Methods Using clustered data from the CUPID study, we compared the magnitude and precision of risk estimates when different analytical approaches were applied to assess associations of risk factors with low back and elbow pain. The analytical models were: Zang&Yu and modified Zang&Yu random-intercept (RI) logistic regression, RI Poisson regression (without and with robust standard errors (SEs)), the frailty model, and complementary log-log regression (with robust SEs and RI). Estimates from these methods and their calculated precision were compared to those from RI log-binomial models. The measure of comparison for RRs was defined as

Difference = [RR from method – RR from log-binomial method]/average of the two RRs.

Results RRs from the RI Poisson and frailty models were very similar to those from the RI log-binomial model (all differences <10%). Estimates from other approaches deviated from the RI log-binomial estimates. Unlike estimates from the Zang&Yu method, those from the modified Zang&Yu method performed poorly, with a tendency to overestimate RRs, particularly in adjusted models.

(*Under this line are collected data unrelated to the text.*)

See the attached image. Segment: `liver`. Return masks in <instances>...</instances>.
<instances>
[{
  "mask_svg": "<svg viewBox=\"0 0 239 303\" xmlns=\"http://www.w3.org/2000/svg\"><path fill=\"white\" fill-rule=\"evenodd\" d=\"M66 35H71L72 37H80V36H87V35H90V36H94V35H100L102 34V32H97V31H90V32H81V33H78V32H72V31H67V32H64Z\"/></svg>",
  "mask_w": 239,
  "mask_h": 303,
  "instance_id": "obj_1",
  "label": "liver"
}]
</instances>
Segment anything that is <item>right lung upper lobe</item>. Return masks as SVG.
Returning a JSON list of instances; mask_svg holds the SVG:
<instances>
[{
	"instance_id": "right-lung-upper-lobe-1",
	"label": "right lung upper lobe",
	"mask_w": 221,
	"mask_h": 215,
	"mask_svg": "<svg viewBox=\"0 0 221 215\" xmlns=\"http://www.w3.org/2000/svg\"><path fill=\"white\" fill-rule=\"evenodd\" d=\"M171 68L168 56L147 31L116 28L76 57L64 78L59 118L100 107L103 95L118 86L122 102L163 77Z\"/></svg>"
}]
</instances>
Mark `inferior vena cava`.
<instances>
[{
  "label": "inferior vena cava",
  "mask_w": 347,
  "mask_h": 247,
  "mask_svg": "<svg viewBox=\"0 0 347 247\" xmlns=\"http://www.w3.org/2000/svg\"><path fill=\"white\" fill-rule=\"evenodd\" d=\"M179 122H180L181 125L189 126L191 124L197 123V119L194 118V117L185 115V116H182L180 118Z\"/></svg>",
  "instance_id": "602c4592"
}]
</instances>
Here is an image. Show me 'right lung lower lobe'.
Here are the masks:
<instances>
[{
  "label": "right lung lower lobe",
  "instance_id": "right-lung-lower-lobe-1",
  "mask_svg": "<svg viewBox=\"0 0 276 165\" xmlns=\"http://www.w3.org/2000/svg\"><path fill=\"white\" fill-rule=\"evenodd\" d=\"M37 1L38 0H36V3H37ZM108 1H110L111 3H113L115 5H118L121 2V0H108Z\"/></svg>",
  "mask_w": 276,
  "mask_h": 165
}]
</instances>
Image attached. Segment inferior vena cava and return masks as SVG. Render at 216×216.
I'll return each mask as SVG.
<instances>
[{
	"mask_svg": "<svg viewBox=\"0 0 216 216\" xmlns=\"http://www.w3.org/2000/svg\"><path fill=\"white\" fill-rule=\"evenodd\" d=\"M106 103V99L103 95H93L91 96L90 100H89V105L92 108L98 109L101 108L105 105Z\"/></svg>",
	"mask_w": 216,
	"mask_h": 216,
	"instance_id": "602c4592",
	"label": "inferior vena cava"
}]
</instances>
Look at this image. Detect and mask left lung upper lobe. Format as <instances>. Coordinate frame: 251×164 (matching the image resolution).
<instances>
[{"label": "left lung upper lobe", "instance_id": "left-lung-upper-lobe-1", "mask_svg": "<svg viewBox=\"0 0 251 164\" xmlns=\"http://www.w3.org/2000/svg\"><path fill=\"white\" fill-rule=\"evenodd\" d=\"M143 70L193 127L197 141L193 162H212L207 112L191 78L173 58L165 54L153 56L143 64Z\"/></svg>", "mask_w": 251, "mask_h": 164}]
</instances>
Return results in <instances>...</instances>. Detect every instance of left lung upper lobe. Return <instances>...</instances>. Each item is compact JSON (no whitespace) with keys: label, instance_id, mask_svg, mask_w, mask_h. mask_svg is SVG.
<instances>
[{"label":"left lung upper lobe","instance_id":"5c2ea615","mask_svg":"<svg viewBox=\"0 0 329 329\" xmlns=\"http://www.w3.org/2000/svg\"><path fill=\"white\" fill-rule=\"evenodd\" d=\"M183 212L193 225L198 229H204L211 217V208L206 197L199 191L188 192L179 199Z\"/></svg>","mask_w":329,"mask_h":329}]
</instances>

Precision of RRs from the RI Poisson model with robust SEs was very similar to that from the RI log-binomial model. The frailty, RI Poisson (without robust SEs), and RI complementary log-log models indicated precision for RRs that was slightly greater than but comparable to that from the RI log-binomial model.

Conclusions These results support the use of RI Poisson regression with robust SEs for estimating RRs when the RI log-binomial fails to converge. Alternative models may be used when the focus is more on point estimates of RRs than their precision.